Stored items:
§
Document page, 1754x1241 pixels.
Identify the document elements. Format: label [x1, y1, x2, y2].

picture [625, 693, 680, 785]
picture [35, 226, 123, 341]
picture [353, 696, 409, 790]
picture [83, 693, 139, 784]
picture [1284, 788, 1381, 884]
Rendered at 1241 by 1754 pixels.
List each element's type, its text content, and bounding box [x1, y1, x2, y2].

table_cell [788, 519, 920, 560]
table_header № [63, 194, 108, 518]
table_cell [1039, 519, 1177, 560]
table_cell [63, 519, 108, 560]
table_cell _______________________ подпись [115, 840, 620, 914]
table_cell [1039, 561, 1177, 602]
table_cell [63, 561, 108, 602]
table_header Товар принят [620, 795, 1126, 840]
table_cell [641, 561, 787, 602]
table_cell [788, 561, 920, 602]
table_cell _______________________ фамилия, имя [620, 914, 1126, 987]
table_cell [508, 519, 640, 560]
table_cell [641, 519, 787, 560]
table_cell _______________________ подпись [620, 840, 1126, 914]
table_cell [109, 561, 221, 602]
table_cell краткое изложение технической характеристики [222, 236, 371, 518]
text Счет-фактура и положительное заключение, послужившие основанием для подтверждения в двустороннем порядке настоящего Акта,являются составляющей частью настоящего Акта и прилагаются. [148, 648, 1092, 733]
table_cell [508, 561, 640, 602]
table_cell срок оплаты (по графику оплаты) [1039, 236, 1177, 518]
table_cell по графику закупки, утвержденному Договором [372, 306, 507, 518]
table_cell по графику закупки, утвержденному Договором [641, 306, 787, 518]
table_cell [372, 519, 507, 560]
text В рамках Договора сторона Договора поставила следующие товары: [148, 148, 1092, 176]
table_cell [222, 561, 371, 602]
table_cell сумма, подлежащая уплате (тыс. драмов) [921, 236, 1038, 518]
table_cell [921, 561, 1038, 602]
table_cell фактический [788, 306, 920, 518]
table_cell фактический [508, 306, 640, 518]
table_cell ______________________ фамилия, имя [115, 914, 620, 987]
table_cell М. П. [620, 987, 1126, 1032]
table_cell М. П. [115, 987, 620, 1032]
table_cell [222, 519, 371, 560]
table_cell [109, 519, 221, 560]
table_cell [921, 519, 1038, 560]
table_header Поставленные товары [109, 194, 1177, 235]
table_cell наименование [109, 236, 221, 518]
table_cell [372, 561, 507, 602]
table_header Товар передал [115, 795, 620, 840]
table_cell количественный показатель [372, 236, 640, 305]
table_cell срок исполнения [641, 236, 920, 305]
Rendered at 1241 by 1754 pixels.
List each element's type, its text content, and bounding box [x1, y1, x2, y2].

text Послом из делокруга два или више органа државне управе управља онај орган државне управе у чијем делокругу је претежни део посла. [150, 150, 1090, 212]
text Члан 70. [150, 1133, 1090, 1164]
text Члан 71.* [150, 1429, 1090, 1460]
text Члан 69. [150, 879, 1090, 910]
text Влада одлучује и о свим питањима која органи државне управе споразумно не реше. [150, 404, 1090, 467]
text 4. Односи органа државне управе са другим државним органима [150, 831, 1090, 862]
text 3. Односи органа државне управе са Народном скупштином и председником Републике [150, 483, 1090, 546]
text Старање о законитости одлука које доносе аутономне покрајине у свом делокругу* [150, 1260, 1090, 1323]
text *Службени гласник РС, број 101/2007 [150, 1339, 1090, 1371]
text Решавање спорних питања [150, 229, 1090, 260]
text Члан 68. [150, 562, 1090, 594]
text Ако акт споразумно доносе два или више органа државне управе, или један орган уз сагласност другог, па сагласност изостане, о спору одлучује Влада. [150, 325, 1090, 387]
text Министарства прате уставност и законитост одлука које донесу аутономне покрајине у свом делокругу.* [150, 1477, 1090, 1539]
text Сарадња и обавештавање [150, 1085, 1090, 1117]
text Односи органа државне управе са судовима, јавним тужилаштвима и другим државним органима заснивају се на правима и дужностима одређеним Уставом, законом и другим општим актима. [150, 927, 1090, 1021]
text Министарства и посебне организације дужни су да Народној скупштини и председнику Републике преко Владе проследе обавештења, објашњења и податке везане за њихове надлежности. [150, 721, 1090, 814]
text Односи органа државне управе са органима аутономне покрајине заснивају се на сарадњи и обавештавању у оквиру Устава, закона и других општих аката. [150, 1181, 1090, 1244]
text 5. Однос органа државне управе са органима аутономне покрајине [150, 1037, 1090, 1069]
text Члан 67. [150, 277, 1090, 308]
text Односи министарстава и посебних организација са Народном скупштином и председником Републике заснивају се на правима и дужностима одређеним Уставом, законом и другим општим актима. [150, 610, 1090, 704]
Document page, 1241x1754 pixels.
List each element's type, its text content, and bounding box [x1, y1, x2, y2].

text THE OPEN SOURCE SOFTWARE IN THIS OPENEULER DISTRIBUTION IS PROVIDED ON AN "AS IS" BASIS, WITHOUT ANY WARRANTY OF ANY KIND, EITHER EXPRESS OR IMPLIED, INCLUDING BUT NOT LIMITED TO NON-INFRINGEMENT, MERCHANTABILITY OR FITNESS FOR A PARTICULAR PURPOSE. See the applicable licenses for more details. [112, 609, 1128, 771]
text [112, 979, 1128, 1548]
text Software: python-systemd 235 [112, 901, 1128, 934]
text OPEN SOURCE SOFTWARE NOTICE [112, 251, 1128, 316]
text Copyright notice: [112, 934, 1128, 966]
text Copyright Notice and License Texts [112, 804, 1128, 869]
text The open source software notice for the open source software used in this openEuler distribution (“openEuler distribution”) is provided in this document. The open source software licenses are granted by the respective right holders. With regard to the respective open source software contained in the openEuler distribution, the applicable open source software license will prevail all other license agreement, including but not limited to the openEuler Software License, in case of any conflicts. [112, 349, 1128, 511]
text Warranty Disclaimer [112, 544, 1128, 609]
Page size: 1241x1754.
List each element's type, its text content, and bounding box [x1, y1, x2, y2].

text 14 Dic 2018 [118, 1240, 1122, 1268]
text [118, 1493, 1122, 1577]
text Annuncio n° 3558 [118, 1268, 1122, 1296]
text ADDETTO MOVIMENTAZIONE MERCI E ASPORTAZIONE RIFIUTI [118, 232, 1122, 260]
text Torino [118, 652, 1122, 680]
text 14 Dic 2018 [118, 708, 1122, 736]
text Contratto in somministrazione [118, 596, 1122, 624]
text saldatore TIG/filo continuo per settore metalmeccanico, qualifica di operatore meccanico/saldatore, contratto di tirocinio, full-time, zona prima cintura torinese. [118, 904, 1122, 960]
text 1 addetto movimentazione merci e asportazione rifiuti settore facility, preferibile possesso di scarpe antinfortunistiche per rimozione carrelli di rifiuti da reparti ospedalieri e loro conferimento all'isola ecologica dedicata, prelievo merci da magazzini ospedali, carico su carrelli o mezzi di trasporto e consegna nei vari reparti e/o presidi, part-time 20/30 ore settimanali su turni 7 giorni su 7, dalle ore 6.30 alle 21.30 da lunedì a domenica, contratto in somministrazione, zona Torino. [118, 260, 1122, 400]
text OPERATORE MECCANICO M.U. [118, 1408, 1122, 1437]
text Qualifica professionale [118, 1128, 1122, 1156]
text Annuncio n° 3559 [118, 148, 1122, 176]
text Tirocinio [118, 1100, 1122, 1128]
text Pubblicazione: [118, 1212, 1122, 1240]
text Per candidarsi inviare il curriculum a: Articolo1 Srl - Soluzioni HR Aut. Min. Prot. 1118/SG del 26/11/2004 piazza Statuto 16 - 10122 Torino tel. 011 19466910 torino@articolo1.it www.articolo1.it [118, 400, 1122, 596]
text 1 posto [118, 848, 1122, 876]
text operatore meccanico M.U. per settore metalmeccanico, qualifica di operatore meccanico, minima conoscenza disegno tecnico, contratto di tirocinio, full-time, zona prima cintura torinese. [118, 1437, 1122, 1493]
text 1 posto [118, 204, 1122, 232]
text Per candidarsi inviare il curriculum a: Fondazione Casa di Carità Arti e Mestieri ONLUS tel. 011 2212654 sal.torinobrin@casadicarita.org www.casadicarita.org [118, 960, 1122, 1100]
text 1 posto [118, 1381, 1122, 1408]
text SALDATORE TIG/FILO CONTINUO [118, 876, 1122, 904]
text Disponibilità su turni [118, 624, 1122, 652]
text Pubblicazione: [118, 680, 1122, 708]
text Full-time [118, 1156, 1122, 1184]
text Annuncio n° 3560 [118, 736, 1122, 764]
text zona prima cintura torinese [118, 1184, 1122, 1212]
§
● **YOUR GOAL**: Collect each line of the entries that has the word "Уставом", copying it in full.

● **ANSWER BOX**:
text Односи органа државне управе са судовима, јавним тужилаштвима и другим државним органима заснивају се на правима и дужностима одређеним Уставом, законом и другим општим актима. [150, 927, 1090, 1021]
text Односи министарстава и посебних организација са Народном скупштином и председником Републике заснивају се на правима и дужностима одређеним Уставом, законом и другим општим актима. [150, 610, 1090, 704]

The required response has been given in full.